All Foreign Workers At A Plant Of Major Taiwanese Chip Packager King Yuan Electronics In Taiwan Northern City Of Miaoli Will Be Quarantined.

All Foreign Workers At A Plant Of Major Taiwanese Chip Packager King Yuan Electronics In Taiwan’s Northern City Of Miaoli Will Be Quarantined As Health Workers Try To Stop An Outbreak Of Covid-19 There, The Government Said On Sunday. While cases had been concentrated in Taipei and neighbouring New Taipei, health authorities are now trying to stop an outbreak at two chip packagers in Miaoli, King Yuan and Greatek Electronics, as well as ethernet switch maker Accton Technology Corp.

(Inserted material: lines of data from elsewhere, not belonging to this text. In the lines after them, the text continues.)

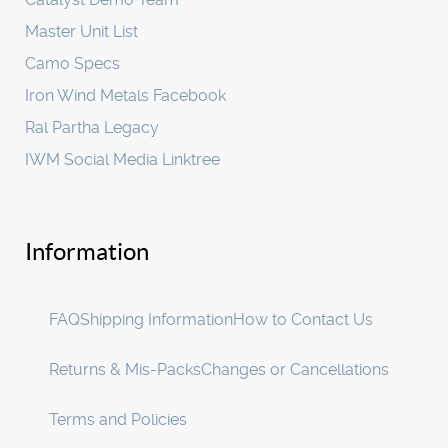
Master Unit List
Camo Specs
Iron Wind Metals Facebook
Ral Partha Legacy
IWM Social Media Linktree
Information
FAQ
Shipping Information
How to Contact Us
Returns & Mis-Packs
Changes or Cancellations
Terms and Policies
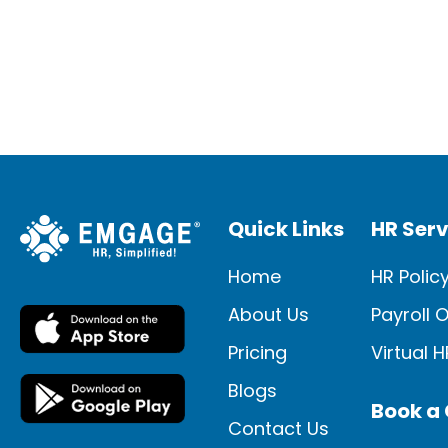
system is effective? Use these seven
guidelines as you begin to present your
new technologies to guarantee a
smooth installation and adoption […]
Quick Links
HR Serv
Home
HR Polic
About Us
Payroll 
Pricing
Virtual 
Blogs
Book a 
Contact Us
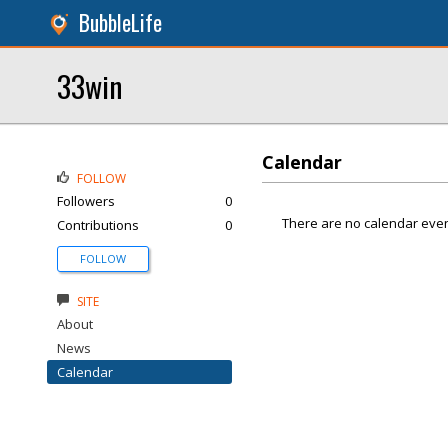
BubbleLife
33win
Calendar
FOLLOW
Followers
0
There are no calendar even
Contributions
0
FOLLOW
SITE
About
News
Calendar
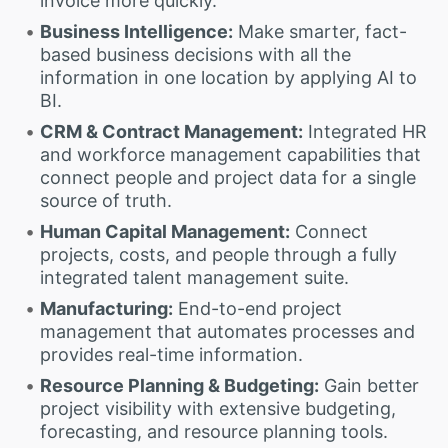
invoice more quickly.
Business Intelligence:
Make smarter, fact-
based business decisions with all the
information in one location by applying AI to
BI.
CRM & Contract Management:
Integrated HR
and workforce management capabilities that
connect people and project data for a single
source of truth.
Human Capital Management:
Connect
projects, costs, and people through a fully
integrated talent management suite.
Manufacturing:
End-to-end project
management that automates processes and
provides real-time information.
Resource Planning & Budgeting:
Gain better
project visibility with extensive budgeting,
forecasting, and resource planning tools.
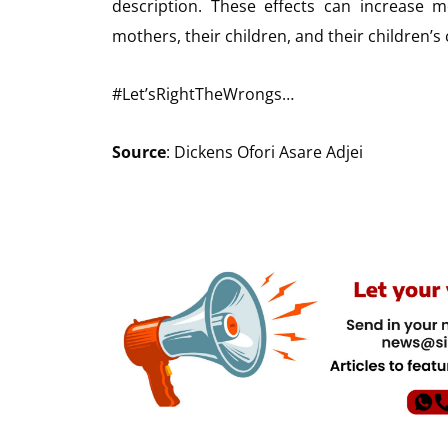
description. These effects can increase m
mothers, their children, and their children’s 
#Let’sRightTheWrongs…
Source
: Dickens Ofori Asare Adjei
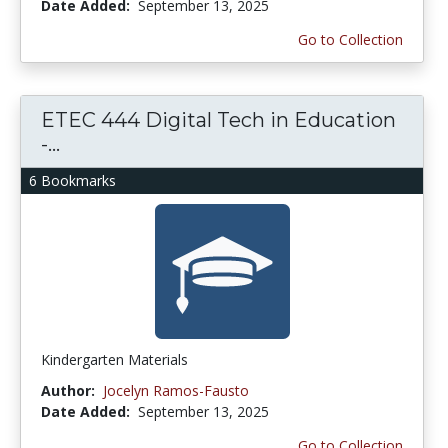
Date Added:
September 13, 2025
Go to Collection
ETEC 444 Digital Tech in Education
-...
6 Bookmarks
Kindergarten Materials
Author:
Jocelyn Ramos-Fausto
Date Added:
September 13, 2025
Go to Collection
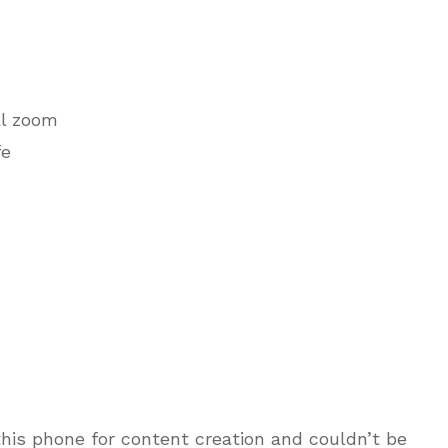
al zoom
fe
this phone for content creation and couldn’t be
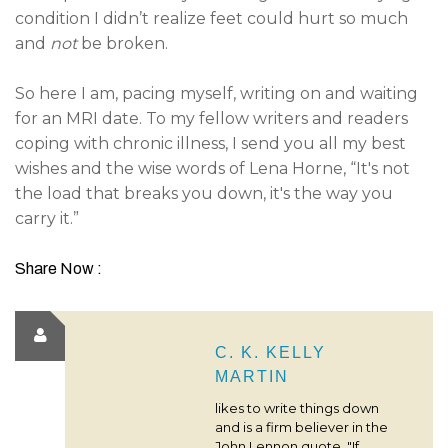
condition I didn’t realize feet could hurt so much
and
not
be broken.
So here I am, pacing myself, writing on and waiting
for an MRI date. To my fellow writers and readers
coping with chronic illness, I send you all my best
wishes and the wise words of Lena Horne, “It's not
the load that breaks you down, it's the way you
carry it.”
Share Now :
C. K. KELLY
MARTIN
likes to write things down
and is a firm believer in the
John Lennon quote, "If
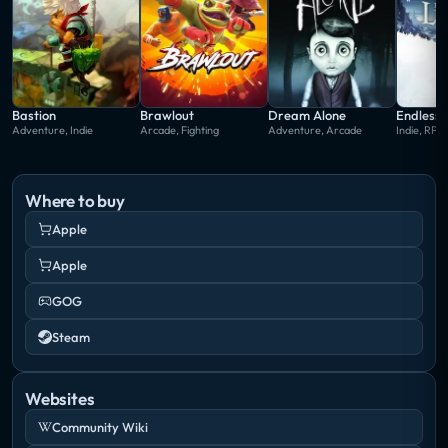
Bastion
Brawlout
Dream Alone
Endless 
Adventure, Indie
Arcade, Fighting
Adventure, Arcade
Indie, RPG
Where to buy
Apple
Apple
GOG
Steam
Websites
Community Wiki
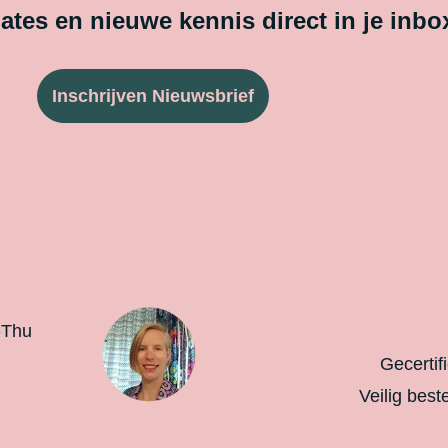
tes en nieuwe kennis direct in je inbo
Inschrijven Nieuwsbrief
-Thu
Gecertif
Veilig best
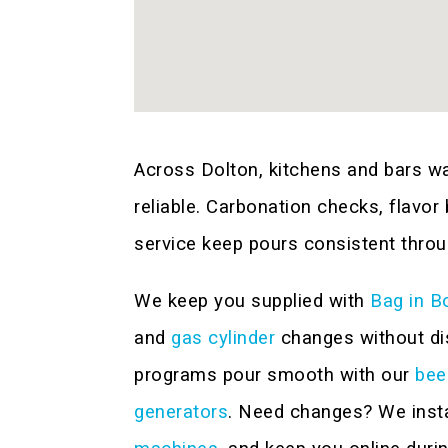
Across Dolton, kitchens and bars w
reliable. Carbonation checks, flavor
service keep pours consistent throu
We keep you supplied with
Bag in B
and
gas cylinder
changes without dis
programs pour smooth with our
bee
generators
. Need changes? We inst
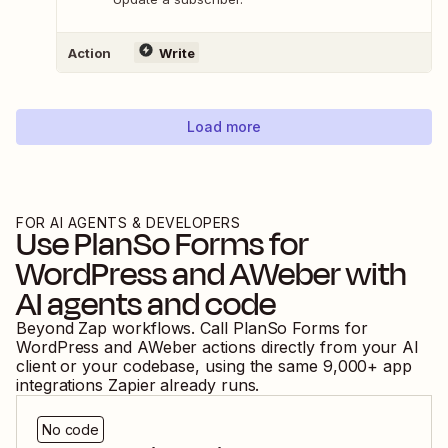
Action
Write
Load more
FOR AI AGENTS & DEVELOPERS
Use
PlanSo Forms for
WordPress
and
AWeber
with
AI agents and code
Beyond Zap workflows. Call
PlanSo Forms for
WordPress
and
AWeber
actions directly from your AI
client or your codebase, using the same
9,000
+ app
integrations Zapier already runs.
No code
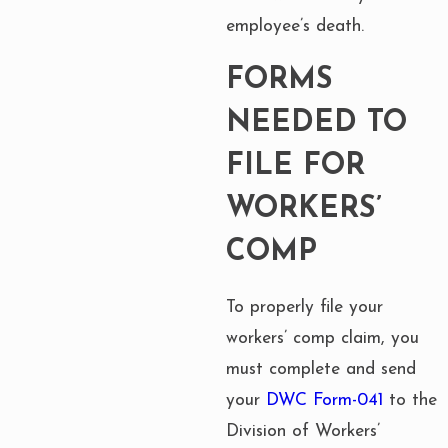
employee’s death.
FORMS
NEEDED TO
FILE FOR
WORKERS’
COMP
To properly file your
workers’ comp claim, you
must complete and send
your
DWC Form-041
to the
Division of Workers’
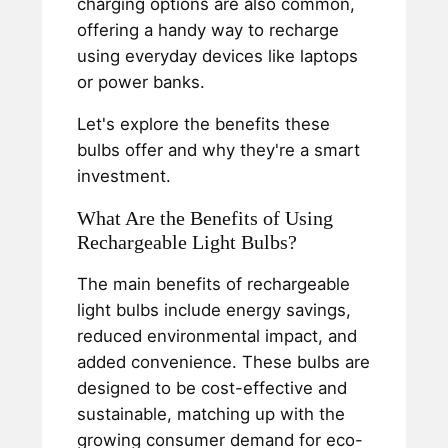
charging options are also common,
offering a handy way to recharge
using everyday devices like laptops
or power banks.
Let's explore the benefits these
bulbs offer and why they're a smart
investment.
What Are the Benefits of Using
Rechargeable Light Bulbs?
The main benefits of rechargeable
light bulbs include energy savings,
reduced environmental impact, and
added convenience. These bulbs are
designed to be cost-effective and
sustainable, matching up with the
growing consumer demand for eco-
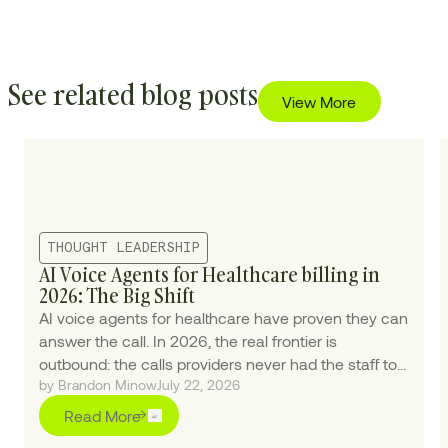
See related blog posts
View More
THOUGHT LEADERSHIP
AI Voice Agents for Healthcare billing in
2026: The Big Shift
AI voice agents for healthcare have proven they can
answer the call. In 2026, the real frontier is
outbound: the calls providers never had the staff to
by Brandon Minow
July 22, 2026
make.
Read More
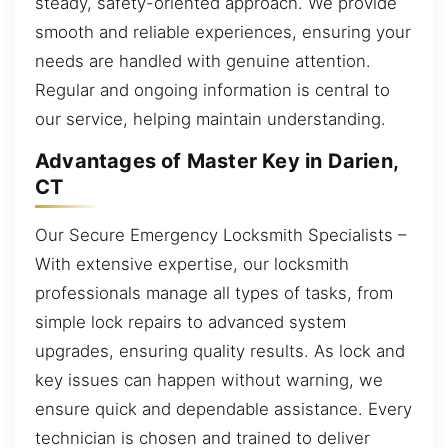
steady, safety-oriented approach. We provide
smooth and reliable experiences, ensuring your
needs are handled with genuine attention.
Regular and ongoing information is central to
our service, helping maintain understanding.
Advantages of Master Key in Darien,
CT
Our Secure Emergency Locksmith Specialists –
With extensive expertise, our locksmith
professionals manage all types of tasks, from
simple lock repairs to advanced system
upgrades, ensuring quality results. As lock and
key issues can happen without warning, we
ensure quick and dependable assistance. Every
technician is chosen and trained to deliver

The government said the quarantine would only apply to King Yuan, where most of the Miaoli infections have happened. King Yuan did not immediately respond to a request for comment. Health Minister Chen Shih-chung said 206 workers have so far been confirmed as infected in the Miaoli cluster, mostly migrant workers from abroad.

Taiwan is a major producer of semiconductors for companies like Apple Inc, though the sector has been largely unaffected by the recent rise in COVID-19 numbers. Case numbers in Taiwan’s main chip hub of Hsinchu have remained low, though the government, working with the military, has set up rapid testing sites there to ensure they can identify any rapid increase.

Hsinchu Mayor Lin Chih-chien said on Sunday companies must ensure their workers are not transferred to work at other factories or in other parts of the island. Hsinchu-based Taiwan Semiconductor Manufacturing Co Ltd (TSMC) , the world’s largest contract chip maker, has not reported any impact from the rise in Covid-19 cases. Many of the workers at Taiwanese factories come from the Philippines, Indonesia and Vietnam.

Taiwan’s infection numbers have not exploded, the government has said, it is not considering raising the alert level to mandate a full lockdown. Chen announced 343 new domestic cases on Sunday, down from the 511 domestic infections reported on Saturday. Taiwan has reported 11,298 cases since the pandemic began, including 260 deaths.